En 1977, Maurice Abramow fit une remarquable lecture au sein de notre Compagnie où il fut élu correspondant en 1993 et membre titulaire en 1998; il était membre honoraire de l'Académie depuis 2008.
Il n'hésita jamais à intervenir lors des séances publiques et fut un membre actif au sein de la 1ère section et de la commission des communications.
Clinicien avisé, chercheur brillant, professeur passionnant, académicien, humaniste, médecin journaliste, personnalité attachante au sourire plein de charme, aux réparties promptes, quelquefois incisives, et à l'humour si particulier, teinté d'une petite pointe sarcastique, voire quelquefois caustique, Maurice Abramow avait néanmoins un besoin impérieux d'une présence, d'empathie et d'affection, tout en étant d'une discrétion absolue à l'égard de certains pans de sa vie.
Cette nécessité d'affection et cette discrétion ont été engendrées durant son enfance à Anvers où il est né en 1932 et où cet enfant juif deviendra un enfant caché sous l'occupation allemande. Il sera marqué à vie par les traumatismes affectifs vécus par les enfants cachés dont même l'identité deviendra autre.
Ainsi, Maurice Abramow, après avoir échappé par le plus grand des hasards à la rafle des citoyens juifs opérée à Anvers, en fin de soirée, le 15 août 1942, devint, du jour au lendemain, Maurice Allart, enfant caché.
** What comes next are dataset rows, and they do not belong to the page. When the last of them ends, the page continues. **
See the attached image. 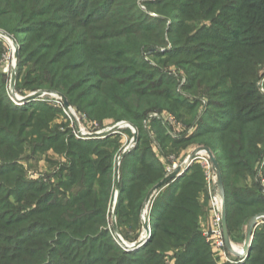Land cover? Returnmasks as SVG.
I'll return each instance as SVG.
<instances>
[{
    "label": "rangeland",
    "instance_id": "rangeland-1",
    "mask_svg": "<svg viewBox=\"0 0 264 264\" xmlns=\"http://www.w3.org/2000/svg\"><path fill=\"white\" fill-rule=\"evenodd\" d=\"M227 1L198 0L204 10L211 6L204 19H194L197 7L187 8V3H195V0H75L70 5L71 11L59 8L33 21H22L20 16L19 20L18 14L21 13L16 14L14 10L0 17V98L11 109L49 106L61 115L53 121L61 136L58 147L51 145L34 157L30 156L27 149L15 160L5 157L6 149H1L0 171L12 166L20 171L0 177V264H110L120 256L114 246H118L124 253H135L146 248L152 236L143 228L142 221L144 217L148 220L151 232V208L156 199L166 196L165 186L152 196L148 204L144 201L138 228L132 221L120 227L117 209L115 214L113 210L120 188V174L117 183L115 180L116 163L122 151L132 144L133 149L138 143L137 124H141L148 137L146 145L141 147L147 148L158 158L160 166L165 170L164 177L183 164L195 149L208 148L207 145L213 142L215 135L191 137L198 127L213 125L210 117L215 118L220 112L217 103L219 106H228L224 102L229 96H225L222 90L229 89V76L233 71L230 66L232 62L238 64L236 56L243 54L240 50H234L228 41L230 31L236 28L234 8L238 5H233L237 1ZM106 3V7L101 8ZM223 4H226L224 8L227 6V9L217 12L216 8ZM176 8L187 10L182 15L179 11H174ZM153 25L161 26L164 44L143 47L142 36L154 39L155 32H147L148 26ZM119 26L132 34L112 38L115 28ZM253 50L258 62L249 65L250 77L254 78L259 95L264 100V51L259 48ZM66 52L67 55H64ZM16 53L17 58L14 57ZM52 62L55 65H51ZM160 79L162 82L168 80L167 84L160 86ZM46 80L70 86V89L74 87L76 91L70 97L49 88ZM121 80L131 84V89L148 88L175 94L196 104L195 110L191 112L166 101L159 102L155 96L154 99L150 97L152 101H148L144 107L141 104L137 107L135 102H131L132 108L140 110L142 120L137 124L130 122L118 117L121 115L116 114L118 112L108 105V98L120 94L111 91L114 84L122 82ZM236 94L239 92L234 93ZM63 100L70 109L64 107ZM151 106L160 110L155 108L156 110L144 111ZM263 108L259 103L258 110ZM74 118L79 128L87 134L85 137L74 136ZM122 123L129 124L130 128H120ZM154 123L160 127L155 129ZM116 126L119 127L108 133V129ZM135 129L137 134L134 141ZM0 136L2 144L9 140L3 134ZM111 136L119 141V148L113 158L111 192L105 205L100 198H96V204L92 203V207L97 208H101L102 203L104 205L103 229L100 218L94 215L95 210L94 213L87 212L85 215L74 212L75 217L84 218V221L74 223V226L61 225L58 228L55 224L59 220L53 214L65 212L67 208L58 210L56 205L65 206L84 190V187H79L75 182L69 186L71 162L77 152V148H73L71 144L74 141L87 143L99 140L91 155V161L95 162L105 160L108 156V139L113 138ZM107 162L108 160L102 163L100 168L106 166ZM205 164V161L194 160L180 177L187 173L190 180L196 171L203 175L208 198L205 202L200 197V203L207 205L209 210L213 183L209 189L206 170H210L212 178L213 168L210 163L211 172L210 168L204 167ZM103 172L105 173V169ZM256 174H260L258 182L264 193V145ZM95 175L97 180H103L106 176ZM19 179L21 182H18ZM36 186L44 188L42 194L53 192L52 207L41 205L40 202L45 197L40 193L31 189L25 192V189ZM93 188L94 185L91 190ZM14 192H19L20 199L15 198ZM143 209H146L145 213ZM29 211L32 214L27 215ZM83 224L88 227L85 231H82ZM243 241H232V250H240L239 245H243ZM149 248L152 249L153 246ZM249 254L250 250L239 264H244ZM164 256L166 264L176 263V251L167 252Z\"/></svg>",
    "mask_w": 264,
    "mask_h": 264
},
{
    "label": "trees",
    "instance_id": "trees-1",
    "mask_svg": "<svg viewBox=\"0 0 264 264\" xmlns=\"http://www.w3.org/2000/svg\"><path fill=\"white\" fill-rule=\"evenodd\" d=\"M197 1L187 3V8L197 7V14H193L196 17L194 19H204L205 13L209 11L211 6L209 5L204 10L200 2ZM234 1H237V4L233 5H238L234 8L236 28L230 31L228 41L233 45L234 50H240V53L243 54L236 56L238 64L232 62L230 66L233 71L230 72L231 75L229 76V89L222 90L225 96H229L224 102L228 106H219L220 104L217 103V109L220 112L217 117H210L213 125L198 127L191 138H199L201 135H215L213 142L207 146L215 156L222 175L229 238L231 242H239L245 238L244 227L249 221L256 215L264 214V193L258 182L260 174H256V166L262 156L264 145V108L258 110V107L259 103L264 106V100L263 96L259 95L254 78L250 77L251 72H249V65L255 61L258 62L253 49L259 48L264 51V0H228L227 2ZM74 2L75 0H39L38 2L31 0H0V17L14 10L16 14L21 13L18 14V19L20 16L22 21L28 19L33 21L40 16L49 15L59 8L71 11L72 6L70 5ZM25 3H29L28 6H23ZM107 3L103 4L101 8L106 7ZM224 5L226 4L216 8L218 9L217 12L227 9V6L224 8ZM187 8L184 10L176 8L174 11H179L184 15ZM191 11L193 13V10ZM107 26L106 23L105 27ZM39 31L42 32L43 30ZM171 31L170 33H172ZM147 32H155V35L153 33L154 39L149 40L147 36H142L141 43L143 47L164 44V34L161 26H148ZM114 33L112 36L114 39L132 34L129 30L120 28V26L115 28ZM39 37L41 39V36ZM64 55H67V52ZM51 58L54 57L51 56ZM53 63L51 65H55ZM243 66L245 67L243 68ZM241 67L242 69H240ZM243 75L246 76L242 78ZM249 78H252V80H248ZM46 81L49 88L56 89L70 97L76 91L74 87L70 89V86L65 87L55 81ZM121 81L114 84L112 91L110 90L115 94H120L108 98V105L110 104L118 112L114 113L121 115L118 117L125 118L135 124L140 123L142 120V114L137 109L139 104L144 107L155 96L157 97L155 99L159 102L166 101L171 105H175V107L187 109L191 112L195 110L196 104L175 94L172 95L163 90H159V92L155 89L148 90V88L142 90H139V88L131 89V84H128L125 80ZM167 82H162L161 79L158 80L160 86L161 84H167ZM237 91L239 94L234 95ZM131 102H135L137 107L132 108L130 106ZM155 108L158 109L151 106V108H145L144 111L146 109L156 110ZM4 110L6 112H3ZM58 116H61L60 112L49 106L36 105L23 110L11 109L0 98V135L3 134V136L9 137V140L4 141L3 144L0 141V152L2 148L6 149L5 157H8L9 160H15L27 149L30 156L34 157L35 154H41L43 150H47L51 145L54 148L58 147L61 136L57 127L53 125V121ZM86 117H89V115ZM154 125L155 129L160 127L157 123H154ZM136 126L139 130L138 143L119 164L120 188L116 216L120 227L131 221L137 228L139 227L138 219L144 201L149 191L164 179L165 174L158 158L147 148L141 147L146 145L148 137L141 124ZM74 142L71 146L77 148V152L74 153V160L71 162L72 174L69 179V186L75 182L79 187H84V190L72 202H67L65 206L59 207L56 205L58 210H63L64 207L67 210L53 214V217L59 220L55 221V225L60 228L61 225L74 226L80 224L84 221V218L75 217L74 212L85 215L87 212L94 213L95 210L94 215L100 218L103 229L105 225L103 209L111 192L113 158L119 148V141L115 137L109 138L108 156L105 157V160L95 162L91 161V155L94 153L92 150L97 146L99 140L87 143ZM107 160L106 166L100 168L102 163ZM104 169L105 173L103 172ZM19 171L16 166H12L10 169L4 168L0 171V177H7L10 173H18ZM95 174H106V176L103 180H97ZM191 177L188 180L186 173L179 179L170 182L165 186L166 192L164 195L166 196L156 199L153 203L150 212L152 237L146 248L135 253H124L118 246H114V250L120 253V256L118 260L111 261L110 264H166L164 255L170 251L177 252V257H174L175 264H219L218 260L214 258L211 252L212 249L206 242L201 228L202 222L208 215V206L200 203V197H203L205 202L208 198L206 183L199 171H196ZM18 182H21V180L19 179ZM95 183L98 184L95 185ZM93 185L94 188L91 190ZM30 189L40 193L43 198L45 197L48 200L46 201L44 198L40 202L41 205L52 207L53 192L42 194L44 188L41 186L27 188L25 192ZM13 195L16 199H20L19 192H14ZM91 195L93 199H91ZM29 196L32 197L31 194ZM96 198L97 200L100 198L104 203V205L102 203L101 208L92 207V203L96 204L94 203ZM30 214H32V211H29L27 215ZM68 219L70 222H66ZM88 222L89 220H87ZM86 224H83L82 231L88 229ZM263 228L259 227L254 231L249 258L244 264H264ZM108 235H110V232H108ZM108 239L111 238L108 237ZM150 246H153V248L150 249ZM90 259L89 261H92ZM57 264H60V262H57ZM85 264H91V262Z\"/></svg>",
    "mask_w": 264,
    "mask_h": 264
},
{
    "label": "water",
    "instance_id": "water-1",
    "mask_svg": "<svg viewBox=\"0 0 264 264\" xmlns=\"http://www.w3.org/2000/svg\"><path fill=\"white\" fill-rule=\"evenodd\" d=\"M14 57L17 58V53L14 54ZM31 97L33 98L34 96H31ZM64 107L66 109H70V106L68 105V103L66 101H64ZM136 134H137V131L135 129L134 141H135V138H136ZM132 147H133V144L130 145L124 151H122L120 156H119V158H118V161H117L116 167H115V180H116V183L118 182V179H119V164H120L121 160L129 153V151H130V149H132ZM200 154H205L207 156V158L210 161V163H211V165L213 167V170L215 172L216 184H217V187H218V190H219L221 196L223 197L222 224H221L222 237H223V241H224L226 249L230 253L235 254V252L231 248L232 242L230 241L229 234H228V229H227V224H226V206H225V200H224V187H223V182H222V175H221L219 164H218L215 156L213 155V153L211 152V150L209 148H197V149H195L193 151V153L186 159V161L183 164L179 165L172 172L167 174L160 183H158L156 186H154L150 190L148 196L146 197L145 203L148 204L150 202L152 196L154 194H156L161 188H163L164 186L168 185V183L174 181L175 179L180 177L183 173H185L188 170L189 165ZM118 199H119V192H117V194H116V202H115L114 208H113L114 214H115L116 209H117V200ZM262 219H264V214H259V215L255 216V217H253L250 220L249 224L247 225L246 232H245L244 243H243V247H244L243 249H244L245 252H248L250 250V243L253 240V230H254V227H255L257 221L258 220H262ZM142 224H143V228L146 230V232L148 231L147 233H150V235H151V232H150L149 226H148V220H146L145 217L143 218Z\"/></svg>",
    "mask_w": 264,
    "mask_h": 264
},
{
    "label": "built area",
    "instance_id": "built-area-1",
    "mask_svg": "<svg viewBox=\"0 0 264 264\" xmlns=\"http://www.w3.org/2000/svg\"><path fill=\"white\" fill-rule=\"evenodd\" d=\"M85 119H86V117H85ZM72 122H73V124L75 123V129L72 130L74 136L85 137L87 134L82 129L79 128V126L76 123L77 121L75 118L72 120ZM122 124H126V123H122ZM122 124H120V126H121L120 128H122ZM118 127L119 126L108 129V133L112 132L113 129H117ZM128 127L130 128V125ZM204 158H206L207 160L206 159L204 160ZM197 159L205 161L206 164L204 167H206L207 169L210 168V161L208 160V158L205 154L198 155L194 160H197ZM212 168H210L211 172H212ZM212 173H213V176L211 178L210 170H206V180L208 181V187L210 189L211 184L213 183L212 184V190L213 191H212V195L210 197V205H209V213L211 216L210 224L203 231V236H204L206 242L210 245L214 257H216V259L220 263H222V264H239L242 262V259L245 258V256L247 255L248 252L244 251L243 245L239 246L241 249V252L238 253V252L234 251L235 254L230 253L225 247L223 237H222V229H221L223 197L221 196V194L218 190V192H219L218 194H220V197H219L220 206H218V201L216 200L215 195H214V186L216 184V175H215L214 170ZM259 227H264V219L257 221V223L254 227V230H253V234H254V231ZM251 244H252V242L250 243V246H251Z\"/></svg>",
    "mask_w": 264,
    "mask_h": 264
},
{
    "label": "crops",
    "instance_id": "crops-1",
    "mask_svg": "<svg viewBox=\"0 0 264 264\" xmlns=\"http://www.w3.org/2000/svg\"><path fill=\"white\" fill-rule=\"evenodd\" d=\"M210 219H211V216H210V213H209V210H208V215L207 217L204 219V221L202 222L201 224V228H202V232L209 226L210 224ZM250 222V221H249ZM249 224V223H248ZM247 224V225H248ZM246 225V227H247ZM246 227H244V235H245V232H246ZM244 242V241H243ZM239 246H242V245H239Z\"/></svg>",
    "mask_w": 264,
    "mask_h": 264
},
{
    "label": "bare ground",
    "instance_id": "bare-ground-1",
    "mask_svg": "<svg viewBox=\"0 0 264 264\" xmlns=\"http://www.w3.org/2000/svg\"><path fill=\"white\" fill-rule=\"evenodd\" d=\"M11 65H12V67H13V64H11ZM18 100H20V98H19ZM122 126H125L126 128H128L129 125H123V124H122ZM218 193H219V192H218V187H217V185L215 184V186H214V195H215L216 200L218 201V206H220V202H219L220 194H218ZM146 208H147V207H146ZM145 210H146V209L143 210V211H144L143 213H145ZM236 252L240 253V252H241V249L238 250V251H236Z\"/></svg>",
    "mask_w": 264,
    "mask_h": 264
}]
</instances>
Le Docteur Maurice Burg**, Membre étranger de notre Compagnie et mentor scientifique de Maurice Abramow, a tenu à s'associer à l’hommage de l'Académie par ce message :
“Dr. Maurice Abramow was a renal physiologist who made seminal and significant contributions to the field of nephrology. As a post-doctoral fellow, he collaborated in inventing a method to dissect viable renal tubules and perfuse them in vitro, measuring transport of substances between the tubule lumen and peritubular side.
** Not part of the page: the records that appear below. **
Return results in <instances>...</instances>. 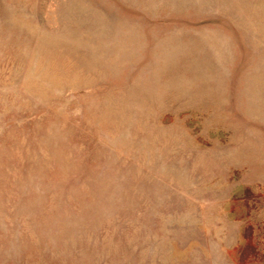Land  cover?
I'll list each match as a JSON object with an SVG mask.
<instances>
[{
    "label": "rangeland",
    "instance_id": "1",
    "mask_svg": "<svg viewBox=\"0 0 264 264\" xmlns=\"http://www.w3.org/2000/svg\"><path fill=\"white\" fill-rule=\"evenodd\" d=\"M0 264H264V0H0Z\"/></svg>",
    "mask_w": 264,
    "mask_h": 264
}]
</instances>
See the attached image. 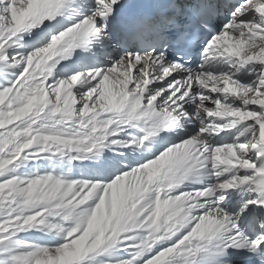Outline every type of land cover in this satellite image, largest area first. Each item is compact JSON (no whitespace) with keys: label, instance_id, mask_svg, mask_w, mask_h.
<instances>
[{"label":"snow or ice","instance_id":"obj_1","mask_svg":"<svg viewBox=\"0 0 264 264\" xmlns=\"http://www.w3.org/2000/svg\"><path fill=\"white\" fill-rule=\"evenodd\" d=\"M0 264H264V0H0Z\"/></svg>","mask_w":264,"mask_h":264}]
</instances>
Using this method, he and others have determined what is transported by each of the many different nephron segments, how it is transported, and how the transport is regulated. This information has been fundamental for our current understanding how the kidney functions in health and disease”.
Courriel du Dr Maurice Burg à R. Kramp
mettant en exergue les importantes contributions scientifiques de son premier Fellow qui ont apporté une nouvelle dimension à nos connaissances de la physiologie et de la physiopathologie du rein et soulignant sa précieuse collaboration à la mise au point de la technique de microperfusion tubulaire in vitro.
* Le Dr Maurice Burg est Senior Investigator and Chief of the Renal Cellular and Molecular Biology Laboratory aux N.I.H. et Membre de la National Academy of Sciences.